TURKEY AND G-20 COUNTRIES CAPITAL ADEQUACY RATIO (percent)
  2007 2008 2009 2010 2011 2012 Latest
Turkey (1) 18.9 18.0 20.6 19.0 16.5 16.5 June
Russia (1) 15.5 16.8 20.9 18.1 14.7 14.6 March
Argentina 16.9 16.9 18.8 17.7 15.6 16.7 July
Brazil 18.8 18.3 19.0 17.7 17.3 17.2 June
Indonesia (1) 19.3 16.8 17.4 17.2 16.1 17.5 June
Saudi Arabia 20.6 16.0 16.5 17.1 17.4 December
Mexico 15.9 15.3 16.5 16.9 15.7 15.7 March
Japan 12.3 12.4 13.3 13.8 14.2 September
Germany 12.9 13.6 14.8 16.1 16.4 17.0 June
United Kingdom 12.6 12.9 14.8 15.9 15.7 December
Canada 14.8 12.2 14.7 15.6 15.9 15.1 March
USA (1) 12.8 12.8 14.3 15.3 15.3 15.3 June
South Africa 12.8 13.0 14.1 14.9 15.1 14.7 May
Korea 12.3 12.3 14.4 14.6 14.0 13.9 March
India (2) 12.3 13.0 13.2 13.6 14.2 13.6 June
Italy 10.1 10.4 11.7 12.1 12.7 December
France 10.2 10.5 12.4 12.7 12.3 December
China 8.4 12.0 11.4 12.2 12.7 12.9 June
Australia 10.1 11.3 11.9 11.4 11.6 11.6 June

(1) Basel I
(2) Basel I and Basel II being applied simultaneously
Source: IMF, Financial Soundness Indicators, October 2012

Note: Capital adequacy ratio is the percentage of a bank’s capital to its risk-weighted assets.

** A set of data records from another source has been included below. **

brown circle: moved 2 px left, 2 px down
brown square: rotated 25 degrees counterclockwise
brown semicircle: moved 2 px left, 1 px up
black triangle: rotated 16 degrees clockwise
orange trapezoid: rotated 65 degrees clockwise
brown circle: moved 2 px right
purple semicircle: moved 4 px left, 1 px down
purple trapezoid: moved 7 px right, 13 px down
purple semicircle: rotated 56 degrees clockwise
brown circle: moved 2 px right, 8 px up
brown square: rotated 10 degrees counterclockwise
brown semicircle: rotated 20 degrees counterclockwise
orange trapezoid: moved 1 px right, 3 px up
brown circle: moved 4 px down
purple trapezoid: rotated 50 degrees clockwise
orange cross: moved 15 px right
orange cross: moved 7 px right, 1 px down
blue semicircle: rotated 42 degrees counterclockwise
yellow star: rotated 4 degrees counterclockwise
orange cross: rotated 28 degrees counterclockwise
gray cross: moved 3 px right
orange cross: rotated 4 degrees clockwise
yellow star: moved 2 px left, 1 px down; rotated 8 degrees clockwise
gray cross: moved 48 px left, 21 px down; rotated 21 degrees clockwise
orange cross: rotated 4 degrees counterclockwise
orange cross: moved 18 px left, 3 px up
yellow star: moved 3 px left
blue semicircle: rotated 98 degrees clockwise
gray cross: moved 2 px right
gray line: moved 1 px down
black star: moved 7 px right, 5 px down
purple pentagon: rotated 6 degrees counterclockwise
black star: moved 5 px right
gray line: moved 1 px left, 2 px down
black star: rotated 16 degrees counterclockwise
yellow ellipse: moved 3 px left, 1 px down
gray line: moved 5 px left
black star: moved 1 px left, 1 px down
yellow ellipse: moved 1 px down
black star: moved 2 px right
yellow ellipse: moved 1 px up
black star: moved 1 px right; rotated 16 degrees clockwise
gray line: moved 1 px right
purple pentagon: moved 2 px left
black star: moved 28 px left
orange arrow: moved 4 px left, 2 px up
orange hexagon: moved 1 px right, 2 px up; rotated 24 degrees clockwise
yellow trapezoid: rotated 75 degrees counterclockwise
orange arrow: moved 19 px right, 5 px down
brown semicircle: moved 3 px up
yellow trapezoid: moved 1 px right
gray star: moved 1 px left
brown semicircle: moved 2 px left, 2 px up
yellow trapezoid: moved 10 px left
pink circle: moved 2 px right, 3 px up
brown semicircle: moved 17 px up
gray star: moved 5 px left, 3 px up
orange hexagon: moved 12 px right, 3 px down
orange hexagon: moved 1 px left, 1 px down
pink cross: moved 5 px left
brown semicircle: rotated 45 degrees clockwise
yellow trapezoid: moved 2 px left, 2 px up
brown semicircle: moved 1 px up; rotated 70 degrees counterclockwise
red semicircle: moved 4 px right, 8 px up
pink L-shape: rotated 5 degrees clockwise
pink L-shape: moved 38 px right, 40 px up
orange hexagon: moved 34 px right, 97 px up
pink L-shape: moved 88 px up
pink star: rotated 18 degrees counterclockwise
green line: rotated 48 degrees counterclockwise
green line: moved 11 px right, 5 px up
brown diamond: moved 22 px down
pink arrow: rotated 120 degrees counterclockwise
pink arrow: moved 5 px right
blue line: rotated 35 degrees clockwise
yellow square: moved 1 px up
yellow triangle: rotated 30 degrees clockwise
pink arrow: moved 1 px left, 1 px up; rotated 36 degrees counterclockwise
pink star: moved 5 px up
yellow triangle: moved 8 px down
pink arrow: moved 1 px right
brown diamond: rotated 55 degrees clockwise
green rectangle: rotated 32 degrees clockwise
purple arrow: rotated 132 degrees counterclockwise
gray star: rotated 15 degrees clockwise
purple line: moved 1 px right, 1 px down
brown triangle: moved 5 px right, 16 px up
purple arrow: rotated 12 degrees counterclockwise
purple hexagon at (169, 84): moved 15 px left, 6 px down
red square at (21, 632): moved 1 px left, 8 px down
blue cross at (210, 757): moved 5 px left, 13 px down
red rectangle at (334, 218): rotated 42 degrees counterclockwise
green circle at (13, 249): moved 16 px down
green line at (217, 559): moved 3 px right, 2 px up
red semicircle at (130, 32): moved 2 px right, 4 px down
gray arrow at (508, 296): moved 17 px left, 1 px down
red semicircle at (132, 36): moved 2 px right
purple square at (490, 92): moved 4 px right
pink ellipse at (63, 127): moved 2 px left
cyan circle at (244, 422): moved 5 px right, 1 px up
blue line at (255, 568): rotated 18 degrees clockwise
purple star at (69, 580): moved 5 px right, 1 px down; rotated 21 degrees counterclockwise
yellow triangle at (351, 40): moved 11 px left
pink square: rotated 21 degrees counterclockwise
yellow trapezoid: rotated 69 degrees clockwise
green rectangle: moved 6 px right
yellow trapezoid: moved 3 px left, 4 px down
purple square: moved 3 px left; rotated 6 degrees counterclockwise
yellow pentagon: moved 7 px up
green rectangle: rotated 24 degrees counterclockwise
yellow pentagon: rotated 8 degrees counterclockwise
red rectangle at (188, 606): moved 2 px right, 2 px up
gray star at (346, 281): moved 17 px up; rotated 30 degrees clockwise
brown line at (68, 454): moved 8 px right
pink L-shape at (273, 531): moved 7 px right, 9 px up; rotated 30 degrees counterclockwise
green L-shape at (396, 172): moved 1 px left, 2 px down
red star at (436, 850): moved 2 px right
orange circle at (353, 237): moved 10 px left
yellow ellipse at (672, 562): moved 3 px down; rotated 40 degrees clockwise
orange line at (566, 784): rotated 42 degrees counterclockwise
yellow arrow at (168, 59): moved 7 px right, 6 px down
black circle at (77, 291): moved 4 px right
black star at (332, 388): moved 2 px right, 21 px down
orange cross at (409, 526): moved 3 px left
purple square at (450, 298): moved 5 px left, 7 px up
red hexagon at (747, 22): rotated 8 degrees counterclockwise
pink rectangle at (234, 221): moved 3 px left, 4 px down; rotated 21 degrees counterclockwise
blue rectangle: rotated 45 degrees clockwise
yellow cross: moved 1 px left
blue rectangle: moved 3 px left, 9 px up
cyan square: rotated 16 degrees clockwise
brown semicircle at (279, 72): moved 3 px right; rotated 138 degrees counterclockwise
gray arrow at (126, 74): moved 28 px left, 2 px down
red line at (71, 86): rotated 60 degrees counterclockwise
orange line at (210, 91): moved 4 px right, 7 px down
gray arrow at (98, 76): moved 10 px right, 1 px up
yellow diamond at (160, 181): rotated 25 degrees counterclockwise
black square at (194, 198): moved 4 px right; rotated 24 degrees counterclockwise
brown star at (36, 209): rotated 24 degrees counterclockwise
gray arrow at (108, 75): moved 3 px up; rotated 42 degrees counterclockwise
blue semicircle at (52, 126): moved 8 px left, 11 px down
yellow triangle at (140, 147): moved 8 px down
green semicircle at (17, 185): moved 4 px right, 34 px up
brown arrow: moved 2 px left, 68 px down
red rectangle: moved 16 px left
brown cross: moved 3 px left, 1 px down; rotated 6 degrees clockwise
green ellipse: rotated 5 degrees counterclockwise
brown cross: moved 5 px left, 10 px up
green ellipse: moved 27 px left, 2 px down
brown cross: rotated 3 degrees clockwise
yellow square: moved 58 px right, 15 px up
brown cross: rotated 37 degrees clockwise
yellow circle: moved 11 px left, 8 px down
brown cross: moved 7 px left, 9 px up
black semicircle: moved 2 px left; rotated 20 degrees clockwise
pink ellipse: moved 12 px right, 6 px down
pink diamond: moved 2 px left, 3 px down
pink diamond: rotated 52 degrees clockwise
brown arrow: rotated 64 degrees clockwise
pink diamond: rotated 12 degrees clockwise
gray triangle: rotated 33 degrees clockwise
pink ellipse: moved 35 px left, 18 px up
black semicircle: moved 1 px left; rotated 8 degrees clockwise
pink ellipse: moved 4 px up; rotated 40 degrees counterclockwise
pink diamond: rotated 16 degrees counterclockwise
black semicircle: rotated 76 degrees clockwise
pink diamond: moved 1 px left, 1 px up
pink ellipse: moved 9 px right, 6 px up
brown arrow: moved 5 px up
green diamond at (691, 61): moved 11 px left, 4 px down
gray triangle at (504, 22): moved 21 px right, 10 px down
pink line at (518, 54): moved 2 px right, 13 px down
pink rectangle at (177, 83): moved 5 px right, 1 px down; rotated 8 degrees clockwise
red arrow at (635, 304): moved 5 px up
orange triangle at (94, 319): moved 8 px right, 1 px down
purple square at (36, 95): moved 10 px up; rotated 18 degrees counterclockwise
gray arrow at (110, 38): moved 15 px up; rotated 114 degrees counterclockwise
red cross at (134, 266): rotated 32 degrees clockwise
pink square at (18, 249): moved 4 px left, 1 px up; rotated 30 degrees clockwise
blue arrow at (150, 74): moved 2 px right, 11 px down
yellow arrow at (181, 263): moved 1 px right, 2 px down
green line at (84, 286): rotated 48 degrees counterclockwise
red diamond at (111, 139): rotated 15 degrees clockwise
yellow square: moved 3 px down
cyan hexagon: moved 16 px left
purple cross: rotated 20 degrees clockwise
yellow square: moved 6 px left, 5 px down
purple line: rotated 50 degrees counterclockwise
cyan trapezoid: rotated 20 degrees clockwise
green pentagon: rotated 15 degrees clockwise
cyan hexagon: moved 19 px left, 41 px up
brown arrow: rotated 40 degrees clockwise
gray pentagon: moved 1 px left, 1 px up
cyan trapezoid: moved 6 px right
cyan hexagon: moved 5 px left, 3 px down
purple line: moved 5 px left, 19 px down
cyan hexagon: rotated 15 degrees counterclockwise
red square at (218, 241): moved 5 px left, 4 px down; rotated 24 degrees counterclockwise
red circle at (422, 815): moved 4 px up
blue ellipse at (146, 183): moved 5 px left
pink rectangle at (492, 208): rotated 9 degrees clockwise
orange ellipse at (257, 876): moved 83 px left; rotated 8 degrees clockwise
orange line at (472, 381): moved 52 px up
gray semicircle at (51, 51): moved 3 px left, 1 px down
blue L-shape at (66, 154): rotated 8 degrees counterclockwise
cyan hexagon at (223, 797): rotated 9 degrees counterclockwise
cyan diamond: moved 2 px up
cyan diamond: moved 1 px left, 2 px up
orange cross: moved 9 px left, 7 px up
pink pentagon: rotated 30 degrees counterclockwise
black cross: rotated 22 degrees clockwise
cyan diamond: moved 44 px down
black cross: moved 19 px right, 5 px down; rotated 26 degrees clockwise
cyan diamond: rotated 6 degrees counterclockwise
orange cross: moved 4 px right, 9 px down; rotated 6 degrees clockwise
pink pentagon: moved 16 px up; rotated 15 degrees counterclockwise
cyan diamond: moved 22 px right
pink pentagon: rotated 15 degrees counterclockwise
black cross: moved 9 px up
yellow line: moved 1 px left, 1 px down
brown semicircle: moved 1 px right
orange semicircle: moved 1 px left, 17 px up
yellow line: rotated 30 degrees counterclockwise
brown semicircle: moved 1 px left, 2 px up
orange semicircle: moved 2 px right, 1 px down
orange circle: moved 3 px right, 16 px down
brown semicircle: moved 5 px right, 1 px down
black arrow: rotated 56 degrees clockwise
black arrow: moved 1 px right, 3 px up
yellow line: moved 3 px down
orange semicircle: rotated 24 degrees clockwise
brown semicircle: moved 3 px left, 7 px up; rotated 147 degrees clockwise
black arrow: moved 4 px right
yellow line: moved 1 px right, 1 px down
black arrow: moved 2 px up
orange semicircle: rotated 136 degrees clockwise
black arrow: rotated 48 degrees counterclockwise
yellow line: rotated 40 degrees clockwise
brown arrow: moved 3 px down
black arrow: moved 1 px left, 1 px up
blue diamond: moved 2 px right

Due to differences in consolidation methods, national accounting, taxation, and supervisory regimes, data are not strictly comparable across countries.
Numerator: Total regulatory capital (Tier 1, Tier 2, and Tier 3) after supervisory deductions, as defined by the Basel Committee on Banking Supervision and national supervisory guidance.
Denominator: Risk-weighted assets as defined by the Basel Committee and national supervisory guidance.